• READING PASSAGE

Built from mild steel, the canoe was 12 ft 8 in long with a beam of 27 in. A 5 hp electric motor powered by four 6-volt batteries gave the craft a maximum possible speed of 4.4 kn. At a crusing speed of 3.1 kn, it could travel 30 to 40 nmi. Its maximum operating depth was 50 ft.

The Sleeping Beauty was designed to carry up to 3.5 lb of explosives. Located near the pilot's legs were ballast tanks that could either be filled with water or compressed air.

Although the Sleeping Beauty was designed to accommodate only one pilot, a later model did attempt to produce a two-man version post war.

==Operation==

The MSC moved in several different manners. One of these was nicknamed "porpoising". When "porpoising", the pilot would allow the craft to briefly rise to the surface, re-orientate themselves, then fully re-enter the water in order to move. Alternatively, the pilot would submerge the craft and, guided only by a compass, travel completely underwater. Movement was controlled by means of a joystick attached the two ballast tanks. Upon nearing a target, the pilot would exit the craft and swim the rest of the way. They would then attach one of the nine magnetic limpet mines to the side of the enemy ship. The MSC could also be used for reconnaissance, although its main purpose was for sabotage and attacks.

• DATA SECTION

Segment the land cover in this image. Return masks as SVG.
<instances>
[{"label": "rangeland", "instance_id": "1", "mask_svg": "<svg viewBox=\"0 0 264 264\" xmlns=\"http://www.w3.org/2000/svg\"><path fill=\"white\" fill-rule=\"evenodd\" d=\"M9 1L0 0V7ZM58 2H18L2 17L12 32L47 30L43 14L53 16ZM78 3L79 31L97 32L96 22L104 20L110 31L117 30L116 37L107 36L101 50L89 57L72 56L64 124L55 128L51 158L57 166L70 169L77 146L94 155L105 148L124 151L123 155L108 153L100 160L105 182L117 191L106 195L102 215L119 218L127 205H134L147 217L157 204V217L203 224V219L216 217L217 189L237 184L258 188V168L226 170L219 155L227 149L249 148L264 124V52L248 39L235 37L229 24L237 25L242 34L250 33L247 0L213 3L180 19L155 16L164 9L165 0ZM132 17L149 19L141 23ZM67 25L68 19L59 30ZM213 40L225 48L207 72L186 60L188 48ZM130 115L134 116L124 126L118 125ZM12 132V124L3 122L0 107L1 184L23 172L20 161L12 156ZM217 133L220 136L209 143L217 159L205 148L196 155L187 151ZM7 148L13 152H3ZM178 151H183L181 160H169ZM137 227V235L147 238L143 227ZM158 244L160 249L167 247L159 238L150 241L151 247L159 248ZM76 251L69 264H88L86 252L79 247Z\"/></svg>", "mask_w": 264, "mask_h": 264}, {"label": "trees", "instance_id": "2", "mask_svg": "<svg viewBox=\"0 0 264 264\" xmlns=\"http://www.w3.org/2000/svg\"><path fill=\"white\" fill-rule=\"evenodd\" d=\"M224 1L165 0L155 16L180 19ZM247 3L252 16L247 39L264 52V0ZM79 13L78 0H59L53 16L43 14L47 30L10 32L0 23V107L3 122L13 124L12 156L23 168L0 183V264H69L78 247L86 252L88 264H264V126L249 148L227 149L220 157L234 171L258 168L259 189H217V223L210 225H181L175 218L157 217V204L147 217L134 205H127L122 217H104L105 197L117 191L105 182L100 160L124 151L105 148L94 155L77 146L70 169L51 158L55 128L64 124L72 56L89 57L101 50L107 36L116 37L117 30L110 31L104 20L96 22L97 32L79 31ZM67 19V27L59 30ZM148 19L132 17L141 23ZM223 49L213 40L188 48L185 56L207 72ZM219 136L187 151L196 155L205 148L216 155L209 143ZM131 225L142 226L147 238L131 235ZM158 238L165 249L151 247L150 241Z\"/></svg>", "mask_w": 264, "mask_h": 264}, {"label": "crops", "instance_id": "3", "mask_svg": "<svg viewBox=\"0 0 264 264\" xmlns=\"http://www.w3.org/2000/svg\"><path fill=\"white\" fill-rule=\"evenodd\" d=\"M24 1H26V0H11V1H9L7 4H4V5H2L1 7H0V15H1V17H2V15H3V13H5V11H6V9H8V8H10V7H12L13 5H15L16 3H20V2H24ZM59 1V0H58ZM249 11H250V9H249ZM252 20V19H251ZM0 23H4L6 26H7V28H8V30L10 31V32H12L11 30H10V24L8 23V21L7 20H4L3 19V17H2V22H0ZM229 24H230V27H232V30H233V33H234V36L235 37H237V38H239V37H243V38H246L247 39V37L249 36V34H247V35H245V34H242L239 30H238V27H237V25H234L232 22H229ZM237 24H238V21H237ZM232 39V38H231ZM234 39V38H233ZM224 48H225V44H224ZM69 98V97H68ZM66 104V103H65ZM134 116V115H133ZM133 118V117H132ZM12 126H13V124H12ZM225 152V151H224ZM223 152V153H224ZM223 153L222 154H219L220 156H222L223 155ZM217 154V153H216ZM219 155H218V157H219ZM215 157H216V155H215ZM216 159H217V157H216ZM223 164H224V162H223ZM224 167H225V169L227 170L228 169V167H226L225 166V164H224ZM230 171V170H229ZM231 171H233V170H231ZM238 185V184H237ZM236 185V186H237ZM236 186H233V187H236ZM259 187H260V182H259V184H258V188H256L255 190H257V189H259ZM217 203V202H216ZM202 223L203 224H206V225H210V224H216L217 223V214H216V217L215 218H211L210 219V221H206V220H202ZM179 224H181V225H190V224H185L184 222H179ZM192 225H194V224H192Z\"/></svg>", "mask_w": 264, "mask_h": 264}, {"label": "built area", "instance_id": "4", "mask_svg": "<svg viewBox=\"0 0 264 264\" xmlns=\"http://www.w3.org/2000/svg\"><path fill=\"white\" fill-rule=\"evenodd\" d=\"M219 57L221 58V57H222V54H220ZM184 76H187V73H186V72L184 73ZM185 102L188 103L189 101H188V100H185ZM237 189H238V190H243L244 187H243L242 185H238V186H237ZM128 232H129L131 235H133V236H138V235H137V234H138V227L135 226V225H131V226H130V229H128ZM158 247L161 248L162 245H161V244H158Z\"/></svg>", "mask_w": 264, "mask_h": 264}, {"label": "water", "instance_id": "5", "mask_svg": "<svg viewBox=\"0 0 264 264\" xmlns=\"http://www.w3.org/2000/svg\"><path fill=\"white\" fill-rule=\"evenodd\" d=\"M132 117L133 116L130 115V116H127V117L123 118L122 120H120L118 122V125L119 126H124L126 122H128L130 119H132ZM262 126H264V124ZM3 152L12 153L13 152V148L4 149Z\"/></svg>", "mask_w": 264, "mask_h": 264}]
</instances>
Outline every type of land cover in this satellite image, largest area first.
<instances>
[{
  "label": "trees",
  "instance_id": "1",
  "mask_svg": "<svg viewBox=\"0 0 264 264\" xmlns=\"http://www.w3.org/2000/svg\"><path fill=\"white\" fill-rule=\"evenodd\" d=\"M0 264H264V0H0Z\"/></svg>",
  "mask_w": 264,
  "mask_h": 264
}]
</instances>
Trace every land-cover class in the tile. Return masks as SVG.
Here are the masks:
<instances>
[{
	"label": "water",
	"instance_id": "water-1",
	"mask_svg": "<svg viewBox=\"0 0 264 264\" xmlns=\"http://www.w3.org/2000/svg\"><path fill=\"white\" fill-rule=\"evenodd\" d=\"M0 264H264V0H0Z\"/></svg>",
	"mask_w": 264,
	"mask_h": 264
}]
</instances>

• USING THE INFORMATION
- a) In the passage on the Sleeping Beauty, what could the ballast tanks near the pilot's legs be filled with?
- b) List every measured specification given in the Sleeping Beauty passage's paragraph that begins "Built from mild steel".
- c) Continue the passage on the Sleeping Beauty from its last sentence.

• ANSWERS GIVEN
- a) Water or compressed air.

- b)
- Length: 12 ft 8 in
- Beam: 27 in
- Motor: 5 hp electric
- Batteries: four 6-volt
- Maximum possible speed: 4.4 kn
- Cruising speed: 3.1 kn
- Range at cruising speed: 30 to 40 nmi
- Maximum operating depth: 50 ft

- c)
==Operational service==
Following Operation Jaywick, a successful 1943 Allied raid in Singapore which used folboats to destroy several Japanese ships, the leader of the raid, Ivan Lyon, a British Lieutenant Colonel and member of the Z Special Unit, was brought to view and train on the Sleeping Beauties. Lyon planned to use the canoes during Operation Rimau in an attempt to sabotage Japanese ships. However, after being found by a Japanese patrol boat during the raid, the canoes were scuttled and Ivan Lyon and his men were killed, captured, and executed. Operatives at Careening Bay continued to be trained on MSCs, but few men were ever able to use them effectively and they never entered into widespread usage.

During the summer of 1944, "Sleeping Beauty Number 72" was delivered to the United States Office of Strategic Services (OSS). It was used for training until August 1945.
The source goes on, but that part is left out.